Es kommt in der Tat eine sehr "vernünftige Antwort" heraus:
Positionelles Schachspiel ist ein strategischer Ansatz im Schach, bei dem langfristige Vorteile und die Qualität der Stellung im Vordergrund stehen – im Gegensatz zum taktischen Schach, das auf kurzfristige Kombinationen und konkrete Drohungen setzt.
Merkmale des positionellen Schachspiels:
Kontrolle über zentrale Felder – z. B. e4, d4, e5, d5.
Bauernstruktur – Vermeidung von Schwächen wie isolierten oder rückständigen Bauern.
Aktivierung der Figuren – gute Felder für Läufer, Springer, Türme.
Schwächen provozieren – z. B. durch Druck auf bestimmte Bauern oder Felder.
Langfristige Pläne – wie Minoritätsangriffe oder Umgruppierungen.
Schachcomputer der 1980er Jahre:
In den 1980er Jahren waren Schachcomputer wie der Mephisto, Fidelity Elite oder Novag populär. Diese Geräte hatten begrenzte Rechenleistung und Speicher, was ihre Fähigkeit zum positionellen Spiel stark einschränkte:
Stärken: Sie waren gut in taktischen Stellungen, da sie viele Varianten schnell berechnen konnten.
Schwächen: Positionelles Verständnis war rudimentär. Sie konnten z. B. nicht gut einschätzen, ob ein Springer auf d5 langfristig stark ist oder ob ein isolierter Bauer ein Nachteil ist.
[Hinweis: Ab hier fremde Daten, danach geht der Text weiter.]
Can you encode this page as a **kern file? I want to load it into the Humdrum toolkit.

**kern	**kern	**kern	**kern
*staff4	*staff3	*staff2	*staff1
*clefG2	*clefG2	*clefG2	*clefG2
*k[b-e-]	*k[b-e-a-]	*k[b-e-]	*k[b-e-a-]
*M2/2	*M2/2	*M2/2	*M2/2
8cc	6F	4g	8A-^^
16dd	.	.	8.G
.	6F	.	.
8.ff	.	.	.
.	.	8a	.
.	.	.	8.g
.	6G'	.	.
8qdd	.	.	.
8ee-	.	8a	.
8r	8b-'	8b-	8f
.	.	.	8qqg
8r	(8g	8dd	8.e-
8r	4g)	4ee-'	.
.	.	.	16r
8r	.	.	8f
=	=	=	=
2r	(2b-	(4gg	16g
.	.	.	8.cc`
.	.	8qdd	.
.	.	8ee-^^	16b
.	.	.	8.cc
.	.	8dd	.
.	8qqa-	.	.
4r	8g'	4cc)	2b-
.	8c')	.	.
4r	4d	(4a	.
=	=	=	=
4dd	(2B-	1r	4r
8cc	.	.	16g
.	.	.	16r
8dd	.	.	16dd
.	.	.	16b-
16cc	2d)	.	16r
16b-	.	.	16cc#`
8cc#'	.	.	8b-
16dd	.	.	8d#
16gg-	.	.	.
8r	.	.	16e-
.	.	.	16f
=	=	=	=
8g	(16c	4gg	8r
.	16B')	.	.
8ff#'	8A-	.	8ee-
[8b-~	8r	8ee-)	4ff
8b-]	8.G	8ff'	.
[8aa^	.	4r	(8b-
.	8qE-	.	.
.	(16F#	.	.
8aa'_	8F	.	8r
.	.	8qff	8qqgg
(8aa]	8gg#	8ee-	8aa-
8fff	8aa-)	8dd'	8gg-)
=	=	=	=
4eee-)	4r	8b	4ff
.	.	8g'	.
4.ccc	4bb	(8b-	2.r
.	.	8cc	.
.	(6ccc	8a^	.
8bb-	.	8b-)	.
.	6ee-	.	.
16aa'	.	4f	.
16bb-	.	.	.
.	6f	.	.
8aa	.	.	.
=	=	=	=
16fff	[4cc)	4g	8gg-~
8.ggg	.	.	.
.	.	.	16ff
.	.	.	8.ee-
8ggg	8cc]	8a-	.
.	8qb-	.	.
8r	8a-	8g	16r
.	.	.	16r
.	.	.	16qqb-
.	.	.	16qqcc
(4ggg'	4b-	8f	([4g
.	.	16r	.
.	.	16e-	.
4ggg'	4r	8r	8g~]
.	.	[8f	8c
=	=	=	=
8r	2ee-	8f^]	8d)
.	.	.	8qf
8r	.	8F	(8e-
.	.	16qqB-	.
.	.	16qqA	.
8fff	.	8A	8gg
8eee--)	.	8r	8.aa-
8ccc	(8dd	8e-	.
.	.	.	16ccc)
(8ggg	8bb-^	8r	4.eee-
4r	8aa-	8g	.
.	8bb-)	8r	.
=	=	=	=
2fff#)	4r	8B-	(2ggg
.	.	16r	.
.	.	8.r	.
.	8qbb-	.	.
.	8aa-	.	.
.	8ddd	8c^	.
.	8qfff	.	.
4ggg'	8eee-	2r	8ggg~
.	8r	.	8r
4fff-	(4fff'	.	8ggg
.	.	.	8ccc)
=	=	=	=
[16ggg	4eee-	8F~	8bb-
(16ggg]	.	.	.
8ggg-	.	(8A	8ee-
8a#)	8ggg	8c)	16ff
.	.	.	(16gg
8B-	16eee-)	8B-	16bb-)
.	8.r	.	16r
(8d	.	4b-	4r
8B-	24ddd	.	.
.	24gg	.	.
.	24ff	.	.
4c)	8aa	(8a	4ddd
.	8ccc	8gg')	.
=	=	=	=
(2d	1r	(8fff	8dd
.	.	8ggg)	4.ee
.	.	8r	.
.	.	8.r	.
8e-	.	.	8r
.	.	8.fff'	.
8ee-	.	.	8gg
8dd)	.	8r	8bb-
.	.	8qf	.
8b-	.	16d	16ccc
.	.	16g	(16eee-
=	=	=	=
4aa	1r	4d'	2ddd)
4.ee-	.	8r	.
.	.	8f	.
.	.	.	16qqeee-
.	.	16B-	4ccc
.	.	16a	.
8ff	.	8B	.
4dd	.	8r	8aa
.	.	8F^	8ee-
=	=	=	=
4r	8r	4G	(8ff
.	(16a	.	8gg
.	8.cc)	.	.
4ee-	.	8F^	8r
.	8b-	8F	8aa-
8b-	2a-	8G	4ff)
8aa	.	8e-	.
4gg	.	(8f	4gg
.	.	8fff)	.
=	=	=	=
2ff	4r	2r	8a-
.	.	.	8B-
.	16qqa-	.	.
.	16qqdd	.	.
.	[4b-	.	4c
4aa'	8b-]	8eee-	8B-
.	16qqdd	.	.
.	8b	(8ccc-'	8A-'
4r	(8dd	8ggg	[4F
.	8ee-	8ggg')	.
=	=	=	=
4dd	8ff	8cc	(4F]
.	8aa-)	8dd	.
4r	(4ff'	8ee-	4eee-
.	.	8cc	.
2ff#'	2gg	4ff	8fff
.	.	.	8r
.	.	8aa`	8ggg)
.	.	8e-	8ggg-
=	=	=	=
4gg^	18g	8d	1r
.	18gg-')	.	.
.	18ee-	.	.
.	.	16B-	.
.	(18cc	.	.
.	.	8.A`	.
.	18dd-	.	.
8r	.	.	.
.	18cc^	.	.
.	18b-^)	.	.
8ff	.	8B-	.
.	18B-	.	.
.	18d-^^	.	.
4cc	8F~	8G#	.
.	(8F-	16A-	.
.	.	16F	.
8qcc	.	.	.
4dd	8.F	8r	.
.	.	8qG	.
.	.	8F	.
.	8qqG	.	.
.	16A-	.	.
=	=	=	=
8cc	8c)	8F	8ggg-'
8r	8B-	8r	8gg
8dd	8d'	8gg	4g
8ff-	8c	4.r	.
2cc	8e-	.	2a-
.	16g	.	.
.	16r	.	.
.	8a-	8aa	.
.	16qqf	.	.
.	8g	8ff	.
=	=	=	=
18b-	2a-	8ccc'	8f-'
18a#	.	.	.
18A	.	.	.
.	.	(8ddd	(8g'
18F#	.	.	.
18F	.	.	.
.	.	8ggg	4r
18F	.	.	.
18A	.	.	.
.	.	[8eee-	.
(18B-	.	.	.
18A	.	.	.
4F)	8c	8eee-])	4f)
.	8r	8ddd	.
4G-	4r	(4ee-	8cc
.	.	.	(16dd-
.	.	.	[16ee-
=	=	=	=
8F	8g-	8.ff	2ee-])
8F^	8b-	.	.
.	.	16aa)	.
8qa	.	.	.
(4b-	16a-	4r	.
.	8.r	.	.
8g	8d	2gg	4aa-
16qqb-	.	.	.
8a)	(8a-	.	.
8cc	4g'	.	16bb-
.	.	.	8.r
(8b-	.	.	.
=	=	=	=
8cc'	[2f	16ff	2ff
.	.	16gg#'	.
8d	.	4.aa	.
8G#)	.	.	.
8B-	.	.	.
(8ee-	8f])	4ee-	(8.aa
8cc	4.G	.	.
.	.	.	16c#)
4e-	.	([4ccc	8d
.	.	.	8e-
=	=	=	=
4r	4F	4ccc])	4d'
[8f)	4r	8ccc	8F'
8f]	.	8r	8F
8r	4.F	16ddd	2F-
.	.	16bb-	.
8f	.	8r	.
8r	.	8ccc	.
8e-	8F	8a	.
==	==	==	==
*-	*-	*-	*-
Bewertungssysteme: Meist basierten sie auf einfachen Bewertungsfunktionen (Material, Königssicherheit, offene Linien), aber ohne tiefes strategisches Verständnis.
Vergleich zu heutigen Engines:
Moderne Engines wie Stockfish oder Leela Chess Zero kombinieren brute-force-Rechnung mit tiefem positionellen Verständnis (z. B. durch neuronale Netze bei Leela). Sie erkennen strategische Motive, die früheren Computern verborgen blieben.